Among the entries below, take the line with "2021-10-05 12:32" and the line with "2021-09-03 09:31", and output them and every line between them exactly, with nothing else.
*** RECORDS ***
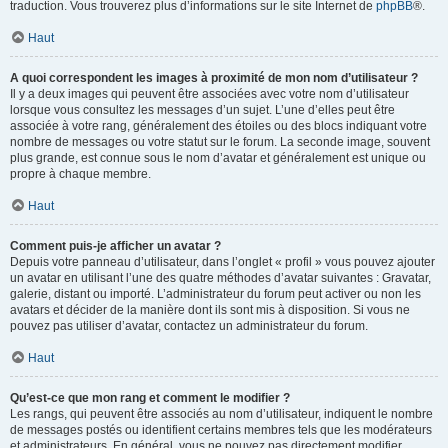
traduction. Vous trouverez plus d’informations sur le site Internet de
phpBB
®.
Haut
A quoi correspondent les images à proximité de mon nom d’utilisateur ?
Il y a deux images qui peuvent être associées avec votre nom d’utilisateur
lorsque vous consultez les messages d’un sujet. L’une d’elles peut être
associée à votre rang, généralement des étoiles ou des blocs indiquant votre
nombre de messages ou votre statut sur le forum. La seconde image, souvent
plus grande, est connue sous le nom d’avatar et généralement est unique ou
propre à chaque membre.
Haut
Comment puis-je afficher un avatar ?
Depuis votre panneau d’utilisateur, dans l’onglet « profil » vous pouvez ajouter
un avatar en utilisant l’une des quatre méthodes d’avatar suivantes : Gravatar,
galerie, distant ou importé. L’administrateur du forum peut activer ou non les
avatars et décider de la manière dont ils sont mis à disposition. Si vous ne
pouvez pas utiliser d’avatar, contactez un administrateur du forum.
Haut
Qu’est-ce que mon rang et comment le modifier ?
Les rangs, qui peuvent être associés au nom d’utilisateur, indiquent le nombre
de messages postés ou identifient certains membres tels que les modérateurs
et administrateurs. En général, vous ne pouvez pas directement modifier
***
*** RECORDS ***
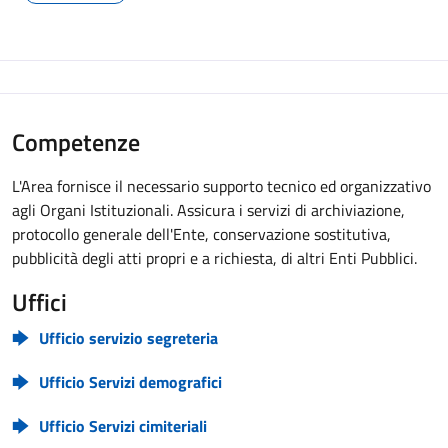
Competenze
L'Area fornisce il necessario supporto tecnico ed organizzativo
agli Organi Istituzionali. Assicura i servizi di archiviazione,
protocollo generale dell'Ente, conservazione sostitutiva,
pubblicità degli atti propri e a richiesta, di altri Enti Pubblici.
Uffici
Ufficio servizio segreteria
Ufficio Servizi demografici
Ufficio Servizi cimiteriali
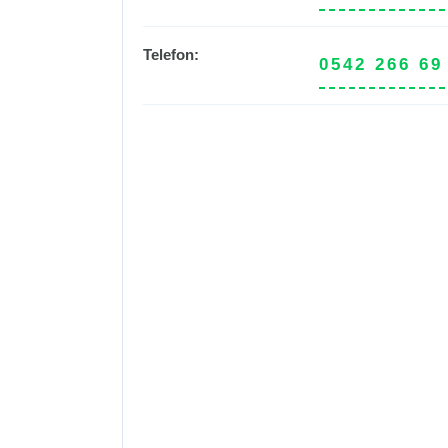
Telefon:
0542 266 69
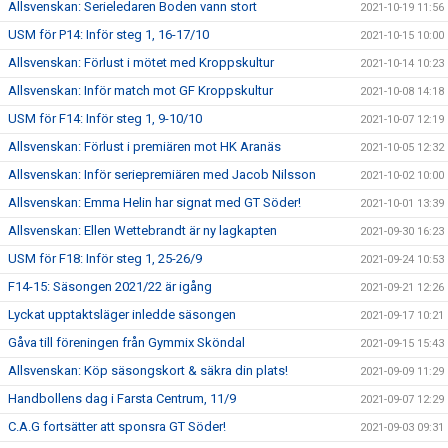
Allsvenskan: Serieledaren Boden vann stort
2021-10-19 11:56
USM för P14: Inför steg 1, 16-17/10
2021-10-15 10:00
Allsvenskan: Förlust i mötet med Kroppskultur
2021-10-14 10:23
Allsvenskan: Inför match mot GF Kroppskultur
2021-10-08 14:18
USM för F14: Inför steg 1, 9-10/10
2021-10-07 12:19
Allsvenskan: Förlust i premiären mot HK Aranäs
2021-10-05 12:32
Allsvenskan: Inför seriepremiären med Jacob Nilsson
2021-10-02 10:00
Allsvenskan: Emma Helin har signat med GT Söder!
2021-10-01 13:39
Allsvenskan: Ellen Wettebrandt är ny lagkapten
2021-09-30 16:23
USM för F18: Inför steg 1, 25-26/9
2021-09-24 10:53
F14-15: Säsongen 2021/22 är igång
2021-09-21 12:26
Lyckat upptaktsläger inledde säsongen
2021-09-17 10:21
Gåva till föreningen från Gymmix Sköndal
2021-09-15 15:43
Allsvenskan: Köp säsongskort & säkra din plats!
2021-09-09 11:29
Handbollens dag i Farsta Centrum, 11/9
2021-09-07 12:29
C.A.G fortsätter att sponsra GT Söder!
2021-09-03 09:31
***
__TASK RESPONSE__
2021-10-05 12:32
Allsvenskan: Inför seriepremiären med Jacob Nilsson
2021-10-02 10:00
Allsvenskan: Emma Helin har signat med GT Söder!
2021-10-01 13:39
Allsvenskan: Ellen Wettebrandt är ny lagkapten
2021-09-30 16:23
USM för F18: Inför steg 1, 25-26/9
2021-09-24 10:53
F14-15: Säsongen 2021/22 är igång
2021-09-21 12:26
Lyckat upptaktsläger inledde säsongen
2021-09-17 10:21
Gåva till föreningen från Gymmix Sköndal
2021-09-15 15:43
Allsvenskan: Köp säsongskort & säkra din plats!
2021-09-09 11:29
Handbollens dag i Farsta Centrum, 11/9
2021-09-07 12:29
C.A.G fortsätter att sponsra GT Söder!
2021-09-03 09:31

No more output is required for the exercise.